Interpretar el mito como quimera, como construcción fantasmagórica, opresiva, o como simple juego de la fantasía, sea esta creadora de mundos encantados o de infiernos de perdición, es algo que no solo se ha hecho, sino que forma parte de toda una tradición interpretativa. Forma parte del trabajo de la fantasía muchas veces desbocada. 

La fantasía es creadora, ya se sabe. El verbo “crear” siempre apunta a lo nuevo. Toda creación produce siempre novedad, pero muchas veces esa novedad es meramente imaginaria e imposible.

“El mito es la dádiva que relata los parentescos entre la palabra olvidada y la palabra nuevamente ofrecida.
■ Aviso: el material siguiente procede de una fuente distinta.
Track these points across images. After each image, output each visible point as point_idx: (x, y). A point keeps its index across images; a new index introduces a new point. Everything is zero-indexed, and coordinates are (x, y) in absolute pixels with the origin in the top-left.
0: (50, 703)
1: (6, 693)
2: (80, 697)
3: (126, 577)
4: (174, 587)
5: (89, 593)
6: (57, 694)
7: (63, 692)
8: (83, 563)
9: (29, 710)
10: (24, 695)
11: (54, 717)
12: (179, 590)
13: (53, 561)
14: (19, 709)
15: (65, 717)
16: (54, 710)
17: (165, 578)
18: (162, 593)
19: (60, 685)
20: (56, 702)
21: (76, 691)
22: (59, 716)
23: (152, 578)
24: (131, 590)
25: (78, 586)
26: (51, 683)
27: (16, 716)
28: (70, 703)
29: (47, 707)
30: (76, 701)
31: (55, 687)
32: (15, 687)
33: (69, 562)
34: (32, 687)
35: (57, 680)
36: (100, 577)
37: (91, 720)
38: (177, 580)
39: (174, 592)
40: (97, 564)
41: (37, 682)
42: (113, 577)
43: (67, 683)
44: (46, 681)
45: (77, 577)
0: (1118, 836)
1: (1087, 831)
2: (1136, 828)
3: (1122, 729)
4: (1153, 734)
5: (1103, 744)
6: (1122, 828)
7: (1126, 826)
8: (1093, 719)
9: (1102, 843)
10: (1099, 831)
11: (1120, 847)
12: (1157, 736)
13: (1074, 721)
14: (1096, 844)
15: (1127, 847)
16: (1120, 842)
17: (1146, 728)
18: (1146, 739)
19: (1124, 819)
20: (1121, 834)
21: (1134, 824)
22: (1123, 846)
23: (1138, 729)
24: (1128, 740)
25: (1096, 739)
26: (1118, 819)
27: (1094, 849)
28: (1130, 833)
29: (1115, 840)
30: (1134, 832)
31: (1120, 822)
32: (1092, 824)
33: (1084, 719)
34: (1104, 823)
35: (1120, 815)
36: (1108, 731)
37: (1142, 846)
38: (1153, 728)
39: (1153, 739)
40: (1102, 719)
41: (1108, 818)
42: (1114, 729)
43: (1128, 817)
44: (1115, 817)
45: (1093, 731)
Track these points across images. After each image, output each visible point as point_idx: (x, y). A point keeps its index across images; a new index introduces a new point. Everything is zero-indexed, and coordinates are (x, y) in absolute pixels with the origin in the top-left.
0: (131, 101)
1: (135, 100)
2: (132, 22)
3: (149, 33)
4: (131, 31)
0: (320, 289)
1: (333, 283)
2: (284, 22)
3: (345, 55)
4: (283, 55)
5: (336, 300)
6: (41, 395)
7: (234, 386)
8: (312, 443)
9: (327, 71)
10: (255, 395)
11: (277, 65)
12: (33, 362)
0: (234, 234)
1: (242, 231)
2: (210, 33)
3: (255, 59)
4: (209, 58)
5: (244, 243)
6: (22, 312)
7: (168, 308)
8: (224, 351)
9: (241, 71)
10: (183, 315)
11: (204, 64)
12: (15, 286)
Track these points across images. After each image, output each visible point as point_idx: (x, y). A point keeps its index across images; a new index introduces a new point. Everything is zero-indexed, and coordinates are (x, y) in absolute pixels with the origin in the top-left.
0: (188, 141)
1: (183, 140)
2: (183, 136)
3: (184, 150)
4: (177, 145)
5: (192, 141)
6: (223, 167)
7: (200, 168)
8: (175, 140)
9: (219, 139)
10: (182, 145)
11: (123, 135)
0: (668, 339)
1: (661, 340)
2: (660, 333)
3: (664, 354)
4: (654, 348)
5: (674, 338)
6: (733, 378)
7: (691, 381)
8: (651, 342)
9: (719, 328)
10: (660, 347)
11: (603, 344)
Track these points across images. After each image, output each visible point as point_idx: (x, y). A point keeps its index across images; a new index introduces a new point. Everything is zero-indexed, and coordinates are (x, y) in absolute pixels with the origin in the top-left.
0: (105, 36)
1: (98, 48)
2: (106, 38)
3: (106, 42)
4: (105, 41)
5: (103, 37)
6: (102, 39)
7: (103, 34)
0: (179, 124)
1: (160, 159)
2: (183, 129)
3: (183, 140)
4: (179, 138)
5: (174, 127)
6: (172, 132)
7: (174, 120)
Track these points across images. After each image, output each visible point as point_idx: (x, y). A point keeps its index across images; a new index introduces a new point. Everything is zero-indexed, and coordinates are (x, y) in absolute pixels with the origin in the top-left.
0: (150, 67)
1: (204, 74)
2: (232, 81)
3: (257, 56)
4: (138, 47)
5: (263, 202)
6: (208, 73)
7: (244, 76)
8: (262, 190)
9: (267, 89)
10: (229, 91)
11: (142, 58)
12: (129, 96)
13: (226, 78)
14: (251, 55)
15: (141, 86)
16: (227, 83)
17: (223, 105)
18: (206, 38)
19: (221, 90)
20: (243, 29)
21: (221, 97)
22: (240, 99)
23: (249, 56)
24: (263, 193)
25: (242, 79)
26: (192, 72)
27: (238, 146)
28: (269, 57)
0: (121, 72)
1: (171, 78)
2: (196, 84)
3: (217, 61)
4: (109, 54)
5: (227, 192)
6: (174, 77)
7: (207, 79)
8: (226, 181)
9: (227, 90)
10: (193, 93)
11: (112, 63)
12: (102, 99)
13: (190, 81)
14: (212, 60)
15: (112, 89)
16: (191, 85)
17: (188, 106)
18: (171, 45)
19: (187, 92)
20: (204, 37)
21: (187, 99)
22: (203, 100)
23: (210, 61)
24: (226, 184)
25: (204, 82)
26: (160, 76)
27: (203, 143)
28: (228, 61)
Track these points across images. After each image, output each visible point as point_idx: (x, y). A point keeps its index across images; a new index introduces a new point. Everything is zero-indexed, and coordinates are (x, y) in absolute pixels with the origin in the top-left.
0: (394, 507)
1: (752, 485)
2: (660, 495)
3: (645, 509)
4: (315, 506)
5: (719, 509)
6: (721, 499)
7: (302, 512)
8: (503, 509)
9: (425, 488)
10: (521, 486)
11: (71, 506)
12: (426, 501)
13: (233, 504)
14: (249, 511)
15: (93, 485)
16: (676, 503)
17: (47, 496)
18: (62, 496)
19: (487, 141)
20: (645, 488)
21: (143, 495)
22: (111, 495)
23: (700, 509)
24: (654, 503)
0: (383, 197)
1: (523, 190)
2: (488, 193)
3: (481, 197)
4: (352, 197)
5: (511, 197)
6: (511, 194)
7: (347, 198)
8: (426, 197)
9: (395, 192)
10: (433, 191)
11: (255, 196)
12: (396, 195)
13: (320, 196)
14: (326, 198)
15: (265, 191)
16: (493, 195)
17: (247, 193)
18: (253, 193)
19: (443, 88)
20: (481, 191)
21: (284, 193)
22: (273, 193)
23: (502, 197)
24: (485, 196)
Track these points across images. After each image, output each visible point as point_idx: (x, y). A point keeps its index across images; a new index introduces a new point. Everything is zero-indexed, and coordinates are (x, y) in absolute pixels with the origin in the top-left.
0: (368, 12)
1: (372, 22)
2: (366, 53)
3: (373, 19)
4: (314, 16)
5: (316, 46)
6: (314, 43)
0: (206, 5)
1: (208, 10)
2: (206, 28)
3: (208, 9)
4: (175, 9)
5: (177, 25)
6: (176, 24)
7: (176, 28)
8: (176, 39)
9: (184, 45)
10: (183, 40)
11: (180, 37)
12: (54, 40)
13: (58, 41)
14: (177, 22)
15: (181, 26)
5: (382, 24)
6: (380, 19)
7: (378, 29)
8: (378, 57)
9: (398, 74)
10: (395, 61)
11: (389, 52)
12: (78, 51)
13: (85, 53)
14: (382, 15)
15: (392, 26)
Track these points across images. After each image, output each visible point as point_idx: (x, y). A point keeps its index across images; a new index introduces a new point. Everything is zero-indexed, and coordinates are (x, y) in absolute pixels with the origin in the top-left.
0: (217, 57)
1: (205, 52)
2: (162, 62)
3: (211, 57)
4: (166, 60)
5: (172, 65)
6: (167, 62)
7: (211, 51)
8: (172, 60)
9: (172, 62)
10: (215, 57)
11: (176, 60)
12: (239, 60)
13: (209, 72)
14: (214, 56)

Meditación sobre el legado, mito es la acción que busca no ser deudora de la trama de antiguas y brumosas deidades, pero para salir de su prisión debe ser dadivosa con lo que siempre está a nuestro acecho: la memoria ya transcurrida de la humanidad que está en toda y ninguna parte” (González, 1999, p. 426).

No somos memorias constantes, siempre presentes, jamás fenecidas. Todo lo contario. Relato de los parentescos entre la “palabra olvidada” y la “palabra nuevamente ofrecida”. La palabra nunca está completamente olvidada. Todo lo contrario, “está siempre ofrecida”, pero también siempre olvidada.

Referencias

González, H. (1999). Restos pampeanos. Ciencia, ensayo y política en la cultura argentina del siglo XX. Buenos Aires: Colihue.